DWTC-Tools: A Java Library for working with the Dresden Web Table Corpus
This repository contains Java classes to help you get started using the Dresden Web Table Corpus, a collection of roughly 100M data tables extracted from a publicly available web crawl, the Common Crawl.
It contains code for:
- parsing / deserializing the data to Java objects (package webreduce.data)
- parallel (single machine) iteration over the corpus with examples (package webreduce.iterator). Since the corpus is only 30GB when compressed, processing it on one machine using these specialized iterators is usually faster than using Hadoop or similar software. Still, a sample Hadoop job is also provided, see below.

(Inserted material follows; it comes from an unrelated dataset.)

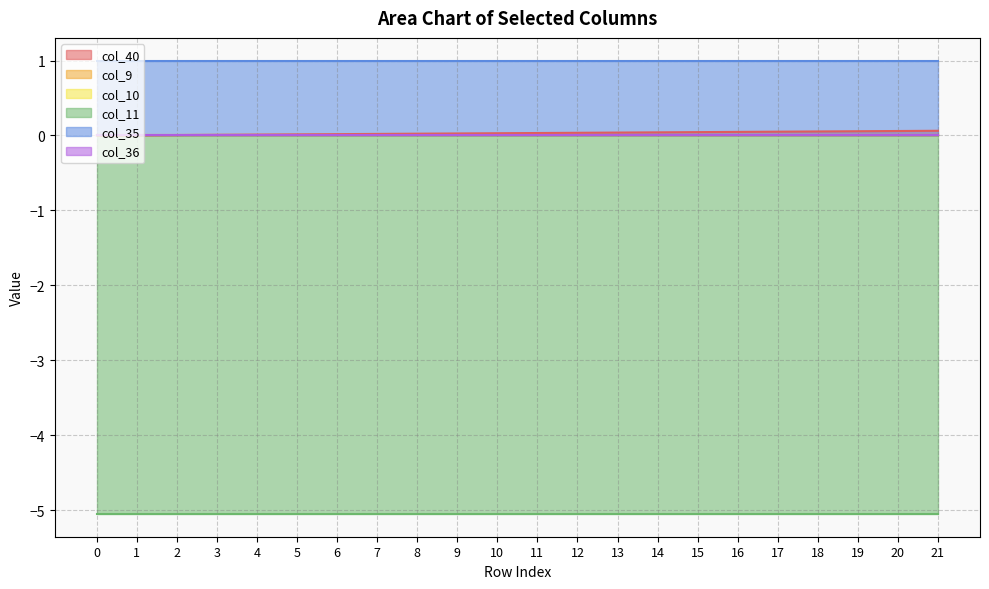

Between 21 and 3, which is larger?

21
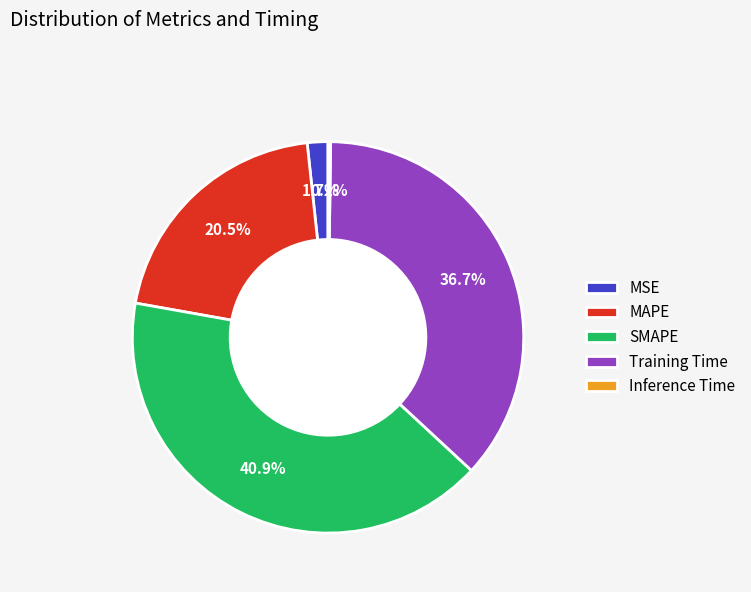

What percentage do SMAPE and MAPE together represent?

61.4%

- creating a Lucene index over the corpus, including some preprocessing (package webreduce.indexing)
- accessing the full text of the originating page of each table directly from Common Crawls S3 when needed (package webreduce.fulltext)
- the Hadoop deduplication job that was applied to the raw extract data, which can also serve as a template for other Hadoop jobs (package webreduce.hadoop)

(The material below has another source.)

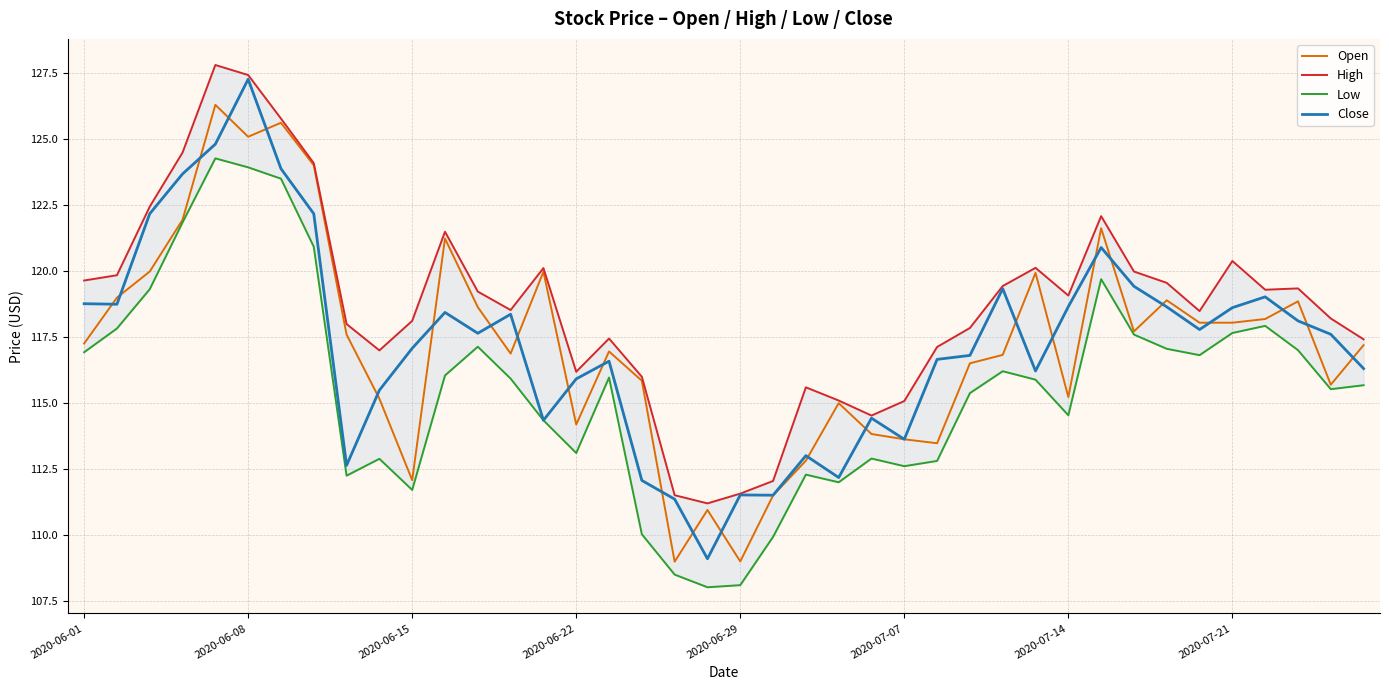

What is the lowest value of the Open series?

109.0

- various utilities, e.g., heuristics for typing columns (identifying number columns etc.)
First, visit the DWTC page to download the corpus (or any subset of it) using the instructions found there. There is no need to decompress the data, both the iterators provided here and Hadoop can work on the compressed data directly.
The easiest way to build the library is using Maven (or importing into an Maven-compatible IDE):
This will also create a standalone JAR file containing all dependencies in the target directory. Then, to run, for example, the bundled example iterator that extracts the first line of each table:
java -cp target/dwtc-tools-1.0.0-jar-with-dependencies.jar webreduce.iterator.examples.AttributesExtractor ~/dwtc-corpus ~/attributes.csv
The flags used in the example are documented in the code.
Generally, to process the data, either subclass WebreduceIterator as in the provided examples, modify the provided Hadoop job, or work on uncompressed JSON documents using just the class Dataset which provides a fromJson() static method for parsing the lines of the corpus.